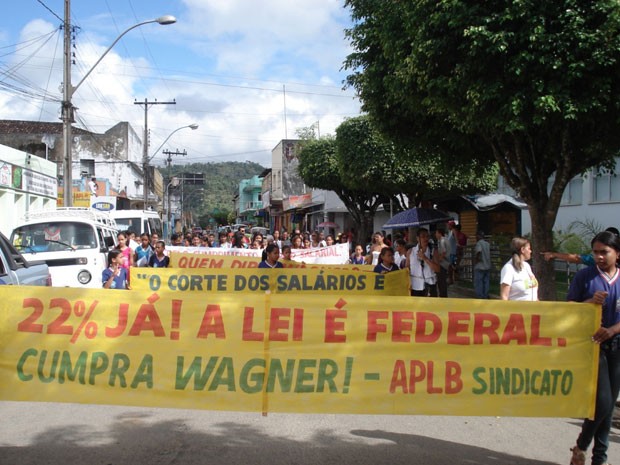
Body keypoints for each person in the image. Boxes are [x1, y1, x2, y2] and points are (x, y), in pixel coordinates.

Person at [567, 231, 620, 465]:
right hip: (591, 346)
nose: (598, 257)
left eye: (604, 252)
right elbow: (568, 308)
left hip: (616, 345)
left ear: (617, 253)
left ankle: (599, 458)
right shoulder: (585, 278)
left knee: (608, 406)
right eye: (595, 252)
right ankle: (582, 445)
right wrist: (589, 303)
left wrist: (613, 330)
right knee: (605, 402)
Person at [542, 227, 620, 267]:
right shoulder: (585, 276)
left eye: (605, 252)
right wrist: (554, 254)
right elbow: (577, 258)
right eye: (596, 252)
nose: (600, 257)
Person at [499, 237, 538, 301]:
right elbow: (504, 296)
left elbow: (533, 292)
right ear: (522, 250)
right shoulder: (508, 268)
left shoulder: (527, 266)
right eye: (529, 249)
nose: (531, 251)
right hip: (517, 310)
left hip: (533, 310)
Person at [407, 228, 440, 297]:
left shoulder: (433, 251)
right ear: (417, 238)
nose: (426, 238)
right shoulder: (410, 252)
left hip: (429, 284)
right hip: (415, 285)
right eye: (423, 236)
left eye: (427, 236)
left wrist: (425, 258)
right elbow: (407, 269)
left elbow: (437, 269)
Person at [473, 230, 492, 299]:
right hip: (487, 265)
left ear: (478, 236)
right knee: (486, 281)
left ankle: (480, 296)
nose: (475, 237)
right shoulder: (487, 244)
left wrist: (476, 259)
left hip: (480, 266)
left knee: (479, 282)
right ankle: (486, 294)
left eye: (476, 236)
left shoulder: (479, 243)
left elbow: (479, 251)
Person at [434, 228, 450, 297]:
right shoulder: (444, 239)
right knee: (442, 281)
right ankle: (443, 295)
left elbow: (443, 252)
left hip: (442, 264)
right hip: (445, 263)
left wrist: (438, 260)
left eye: (436, 233)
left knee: (441, 282)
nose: (435, 235)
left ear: (439, 233)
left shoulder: (442, 240)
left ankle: (443, 296)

□ □ □ □ □

» **Exercise requirements**: Please determine how many lines in the entries contain the word "wrist" and answer with the number alone.

» **Response**: 6